• _TEXT SECTION_:
* * * * * * *

The month of March usually brings a lot of anxiety for tax assessees every year. However, the confusion is relatively more for people who are into their first year of employment. More often than not, they are unsure about the process of filling tax memos received from the finance team.
For some employees, the word income tax manifests initially as an errand which later snowballs into a hassle if not dealt with at the earliest. To make the income tax saving process easier, here are some basic guidelines that could be followed by a first time income tax assessee to avoid facing any last minute surprise salary deductions.
Responding to tax memos
The very first step to saving your hard-earned money would be to not ignore the tax memos received from your finance team. It is always advisable to read through the memos carefully before filling in the required details and submitting them on time to ensure minimum tax deductions.

* * * * * * *

• _DATA SEGMENT_:
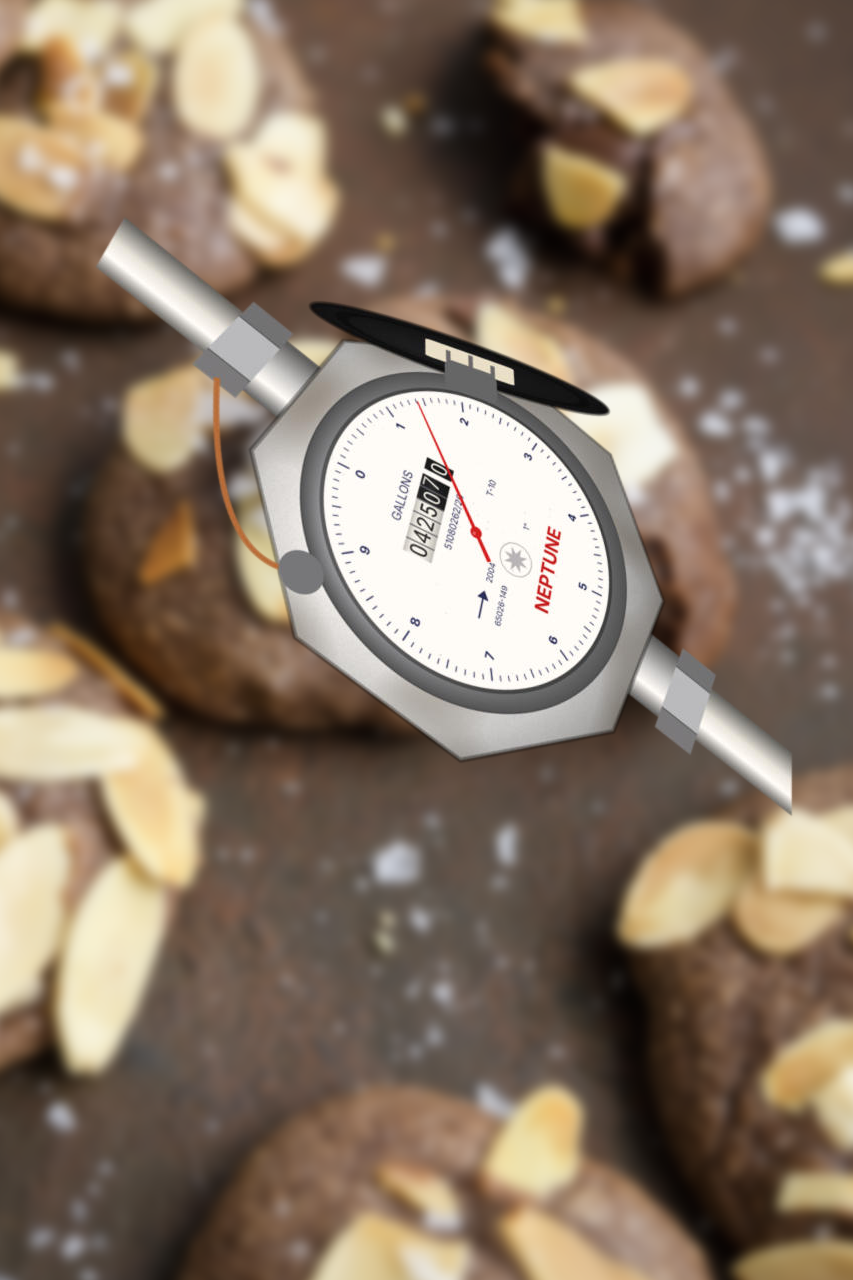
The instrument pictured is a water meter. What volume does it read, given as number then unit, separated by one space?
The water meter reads 425071.4 gal
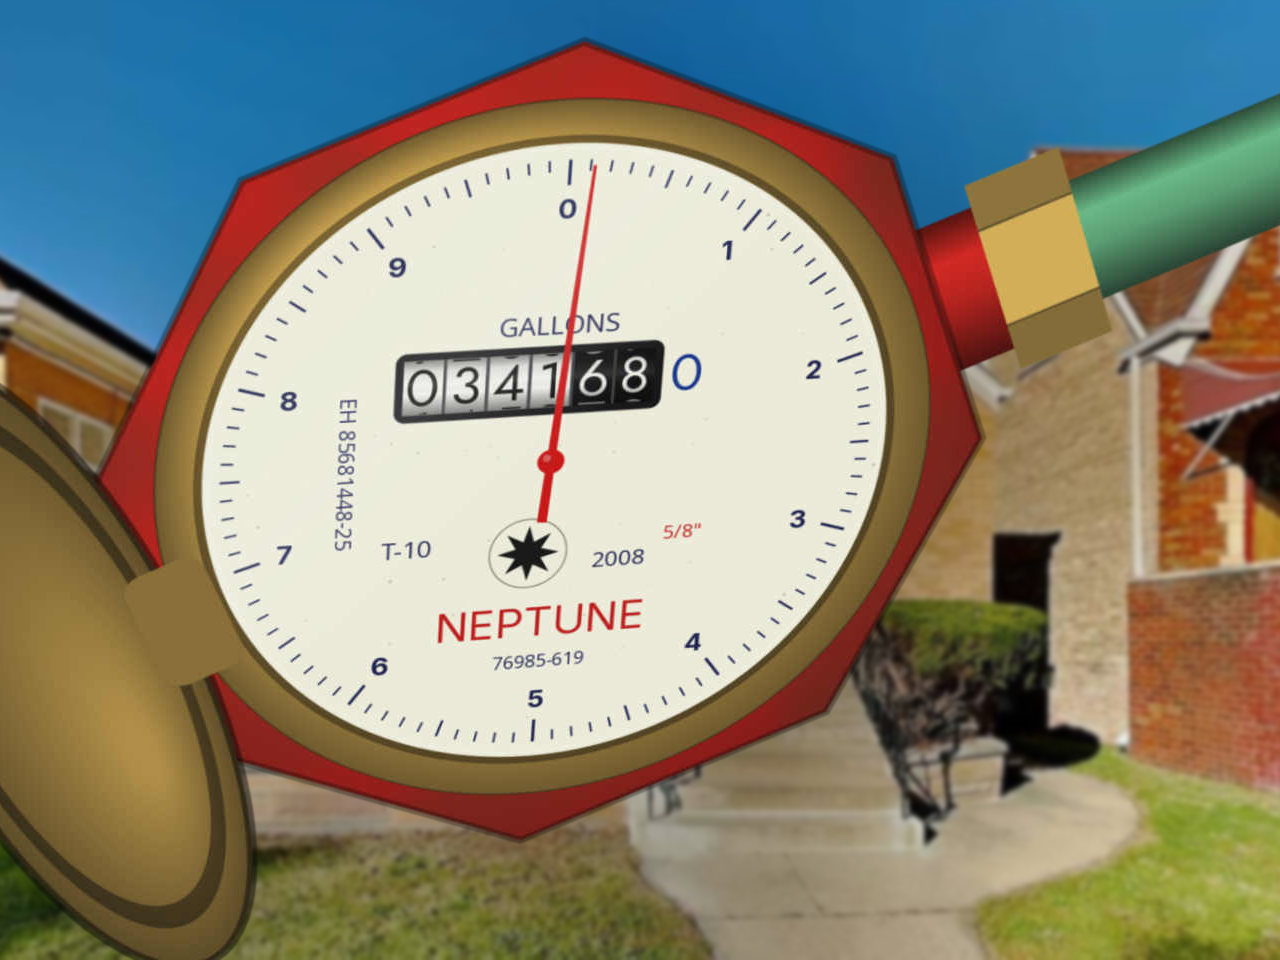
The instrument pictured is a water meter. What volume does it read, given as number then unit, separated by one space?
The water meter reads 341680.1 gal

* * * * * * *

• _ABOUT THIS EXERCISE_: Retype the text above on first-time income tax filers and tax memos, word for word from start to finish.

• _RESPONSE TO THIS TASK_:
The month of March usually brings a lot of anxiety for tax assessees every year. However, the confusion is relatively more for people who are into their first year of employment. More often than not, they are unsure about the process of filling tax memos received from the finance team.
For some employees, the word income tax manifests initially as an errand which later snowballs into a hassle if not dealt with at the earliest. To make the income tax saving process easier, here are some basic guidelines that could be followed by a first time income tax assessee to avoid facing any last minute surprise salary deductions.
Responding to tax memos
The very first step to saving your hard-earned money would be to not ignore the tax memos received from your finance team. It is always advisable to read through the memos carefully before filling in the required details and submitting them on time to ensure minimum tax deductions.